On a set of stone steps in Port-au-Prince, Haiti, in the late summer of 1994, three ace foreign correspondents sat side-by-side. They were covering what one would later describe as the “convulsive confrontation between the military junta and the Clinton administration”.
The one in the middle was the senior man, a former TIME-LIFE correspondent with 45 years’ experience in covering Haitian, Latin American and Caribbean affairs. On his right was a younger but much-travelled NBC journalist and news producer. On his left was a much-vaunted Pulitzer Prize-winning CNN correspondent who, like the other veteran, had previously worked for the Associated Press.
All three men were born in the South Island of New Zealand, two of them the sons of Christchurch publicans, the other the son of a Southland plasterer. The two born in Christchurch grew up in tiny hamlets just outside Wellington, one at Makara and the other at Paekakariki, where his dad Denny ran the local pub.
Two are still alive, aged 89 and 81. The NBC’s Thomas Francis Aspell, who was born in Christchurch on December 7, 1950, and raised in Paekakariki, died in Cyprus on February 11, 2013, aged 62. Both he and Peter Arnett had covered the fall of Saigon in April 1975. Aspell, who joined Visnews in London 1970, had been sent to Vietnam by the British news film agency in 1972. CNN’s Peter Gregg Arnettwas born in Riverton on November 13, 1934, grew up in Bluff and started his journalism career with The Southland Times in Invercargill, in January 1951. He later worked for a labour weekly, The Standard, in Wellington.

§ §

--- What is needed ---
From the passage about the three New Zealand-born correspondents, print word for word the part starting with "The one in the" and going on through "the Associated Press.".

--- Recorded information ---
§ §

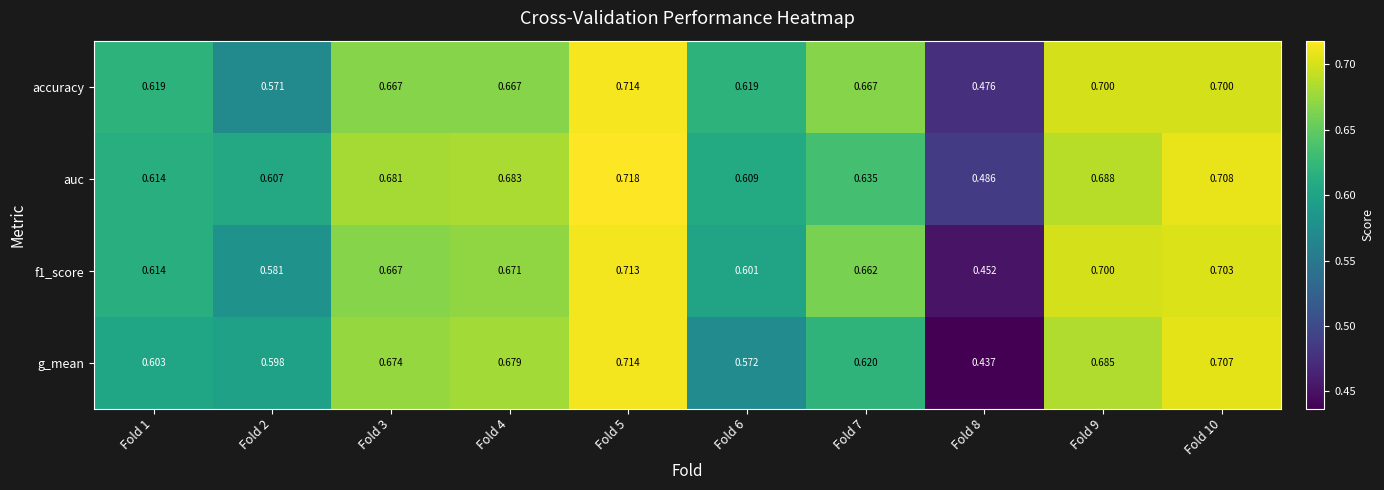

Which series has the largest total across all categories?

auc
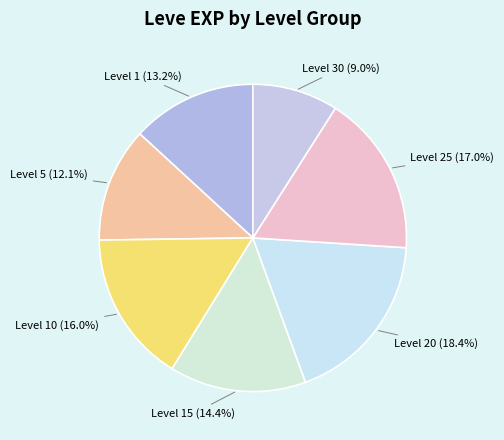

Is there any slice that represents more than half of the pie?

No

§ §

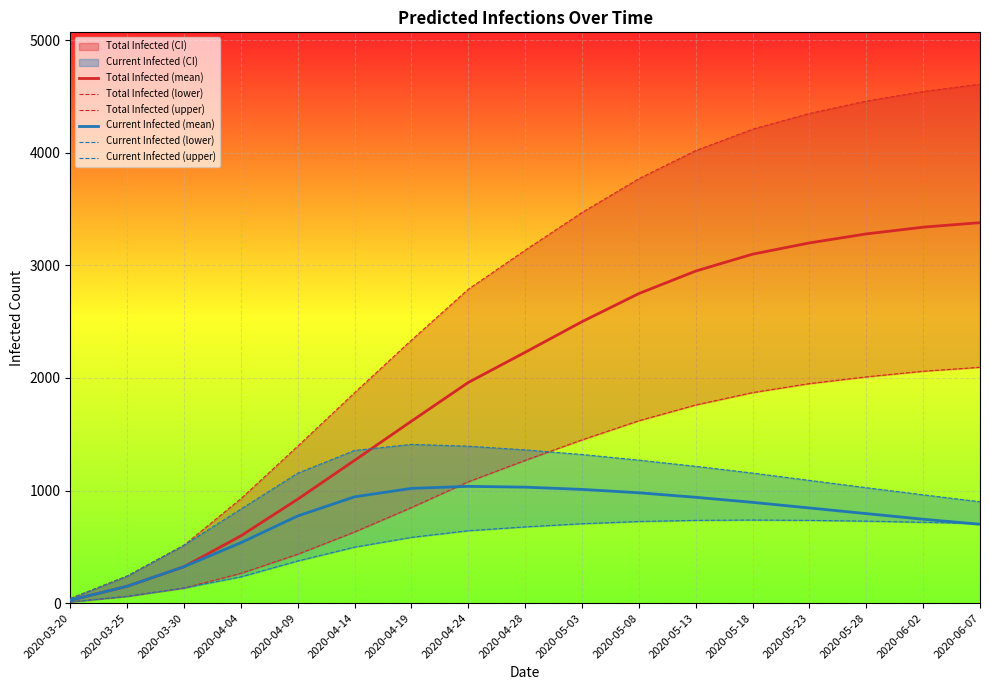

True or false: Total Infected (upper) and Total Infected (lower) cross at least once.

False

§ §

--- Reply to the exercise ---
The one in the middle was the senior man, a former TIME-LIFE correspondent with 45 years’ experience in covering Haitian, Latin American and Caribbean affairs. On his right was a younger but much-travelled NBC journalist and news producer. On his left was a much-vaunted Pulitzer Prize-winning CNN correspondent who, like the other veteran, had previously worked for the Associated Press.